In this assignment, you will implement on-line TD algorithms with linear function approximation. Your testbed is an MDP that is popularly known as ``Baird's counterexample''. We stick with the version described by Sutton and Barto (1998, see Example 8.3), although the counterexample is originally from a paper by Baird (1995). You will have to experiment with two different updating schemes, and describe your results.
The MDP shown in the figure consists of 6 non-terminal states and 1 terminal state. It is an episodic MDP. Episodes start in one of the five upper states (picked uniformly at random), and proceed immediately to the lower state. When the agent takes (the only available) action in the lower state, it remains in the same state with probability 99%; with probability 1% it goes to the terminal state (and the episode ends). Take the discount factor γ to be 0.99. All rewards are zero rewards. By default the value of the terminal state is also taken to be zero.

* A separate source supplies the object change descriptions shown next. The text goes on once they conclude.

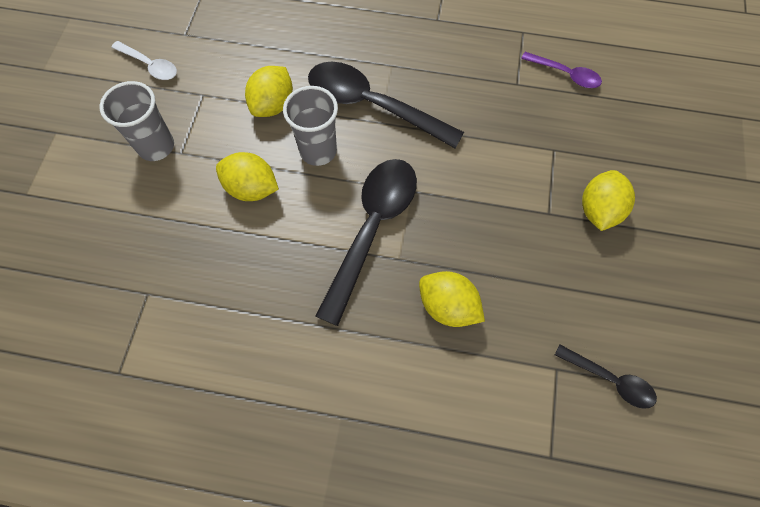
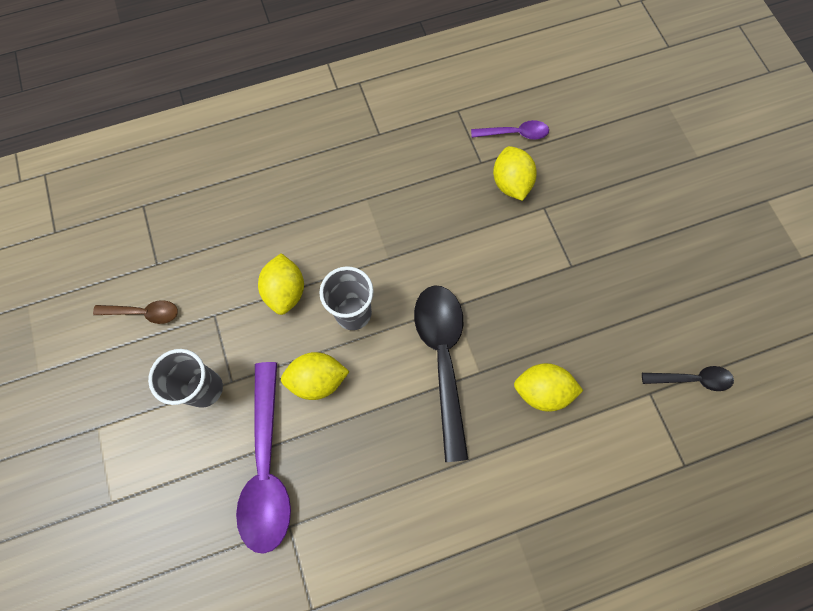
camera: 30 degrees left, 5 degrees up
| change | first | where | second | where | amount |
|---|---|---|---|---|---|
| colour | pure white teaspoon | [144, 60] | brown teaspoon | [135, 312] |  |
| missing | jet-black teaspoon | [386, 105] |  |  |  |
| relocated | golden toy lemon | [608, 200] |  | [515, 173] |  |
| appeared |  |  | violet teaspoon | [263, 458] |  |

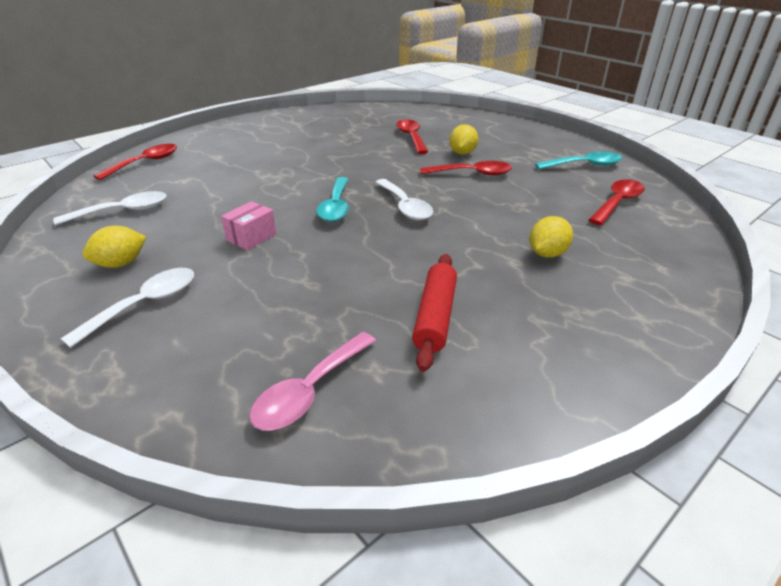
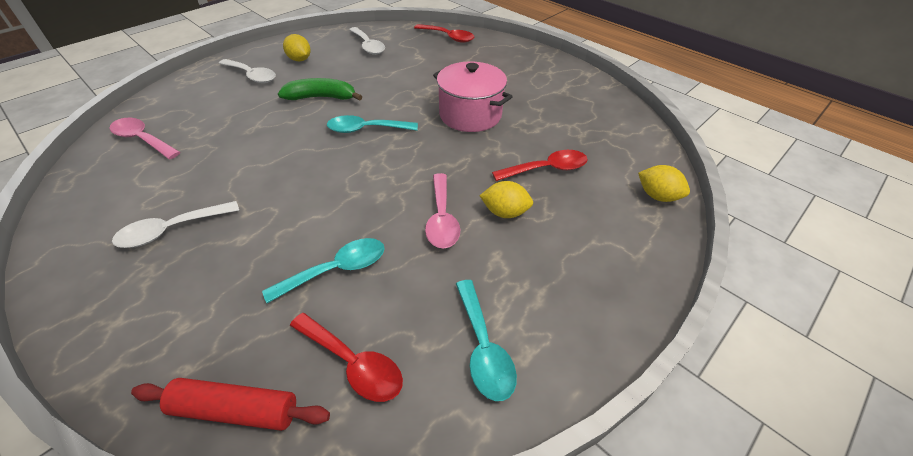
camera: 85 degrees right, 10 degrees up
| change | first | where | second | where | amount |
|---|---|---|---|---|---|
| colour | crimson teaspoon | [466, 168] | rose-pink teaspoon | [442, 210] |  |
| relocated | pure white teaspoon | [404, 199] |  | [175, 224] |  |
| exchanged | rose-pink parcel | [248, 225] | green toy banana | [320, 89] |  |
| relocated | golden toy lemon | [551, 237] |  | [664, 183] |  |
| relocated | crimson pastry roller | [434, 313] |  | [230, 404] |  |
| appeared |  |  | rose-pink cooking pot | [473, 96] |  |
| appeared |  |  | teal teaspoon | [323, 270] |  |

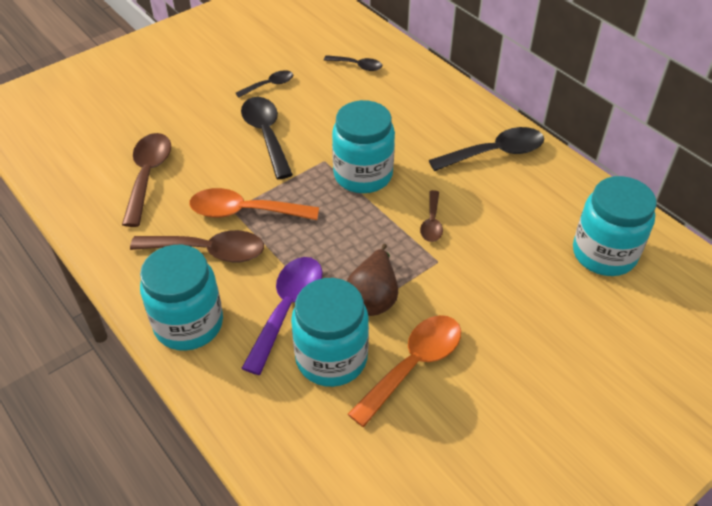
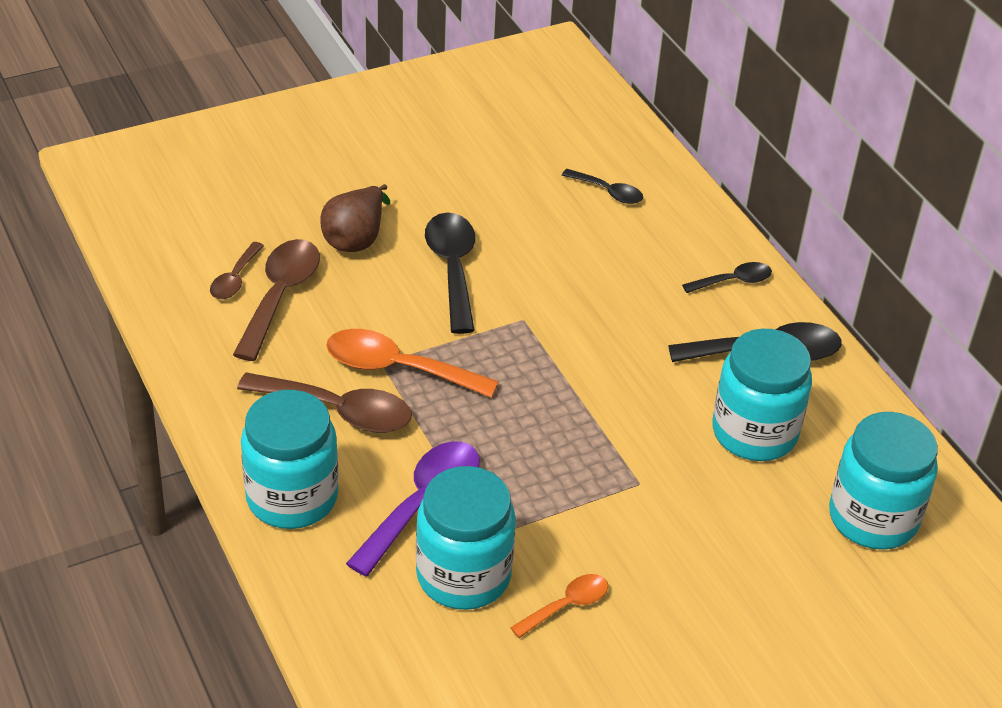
camera: 10 degrees right, 5 degrees down
| change | first | where | second | where | amount |
|---|---|---|---|---|---|
| relocated | jet-black teaspoon | [264, 84] |  | [727, 277] |  |
| relocated | teal preserve jar | [363, 146] |  | [762, 395] |  |
| relocated | brown teaspoon | [431, 216] |  | [237, 270] |  |
| relocated | brown pear | [372, 280] |  | [355, 218] |  |
| size | orange teaspoon | [404, 371] |  | [559, 606] | x0.56 |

Your aim is to perform policy evaluation: that is, to estimate the value function of the policy being followed. The value of each state is to be ``approximated'' as a linear combination of features. The parameters to be learned are coefficients w(1) through w(7). The actual approximations for each state are shown in the figure: for example, V(s2) ≈ 2 w2 + w7. It is easy to see that there exist several configurations of the weights that give the exact value function, which is uniformly zero. Your objective is to test two different TD variants for convergence to the zero value function, and so you will run the following two experiments. Assume that a total of N updates are performed.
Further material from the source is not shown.